:: Information ::
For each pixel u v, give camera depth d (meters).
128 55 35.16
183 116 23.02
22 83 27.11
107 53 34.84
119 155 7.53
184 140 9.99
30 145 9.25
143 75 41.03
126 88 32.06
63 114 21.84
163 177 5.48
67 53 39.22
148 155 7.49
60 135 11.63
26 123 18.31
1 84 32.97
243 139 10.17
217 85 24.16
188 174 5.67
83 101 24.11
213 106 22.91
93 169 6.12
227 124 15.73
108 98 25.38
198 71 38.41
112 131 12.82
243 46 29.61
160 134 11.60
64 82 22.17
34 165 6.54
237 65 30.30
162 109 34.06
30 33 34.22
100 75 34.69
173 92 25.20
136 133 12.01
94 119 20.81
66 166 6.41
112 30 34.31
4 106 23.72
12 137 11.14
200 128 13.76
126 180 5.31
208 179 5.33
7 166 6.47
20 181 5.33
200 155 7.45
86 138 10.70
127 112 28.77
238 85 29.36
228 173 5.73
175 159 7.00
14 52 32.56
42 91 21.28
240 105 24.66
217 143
:::
**About this task**
Set out the entries once more, word for word.

**Your solution**
For each pixel u v, give camera depth d (meters).
128 55 35.16
183 116 23.02
22 83 27.11
107 53 34.84
119 155 7.53
184 140 9.99
30 145 9.25
143 75 41.03
126 88 32.06
63 114 21.84
163 177 5.48
67 53 39.22
148 155 7.49
60 135 11.63
26 123 18.31
1 84 32.97
243 139 10.17
217 85 24.16
188 174 5.67
83 101 24.11
213 106 22.91
93 169 6.12
227 124 15.73
108 98 25.38
198 71 38.41
112 131 12.82
243 46 29.61
160 134 11.60
64 82 22.17
34 165 6.54
237 65 30.30
162 109 34.06
30 33 34.22
100 75 34.69
173 92 25.20
136 133 12.01
94 119 20.81
66 166 6.41
112 30 34.31
4 106 23.72
12 137 11.14
200 128 13.76
126 180 5.31
208 179 5.33
7 166 6.47
20 181 5.33
200 155 7.45
86 138 10.70
127 112 28.77
238 85 29.36
228 173 5.73
175 159 7.00
14 52 32.56
42 91 21.28
240 105 24.66
217 143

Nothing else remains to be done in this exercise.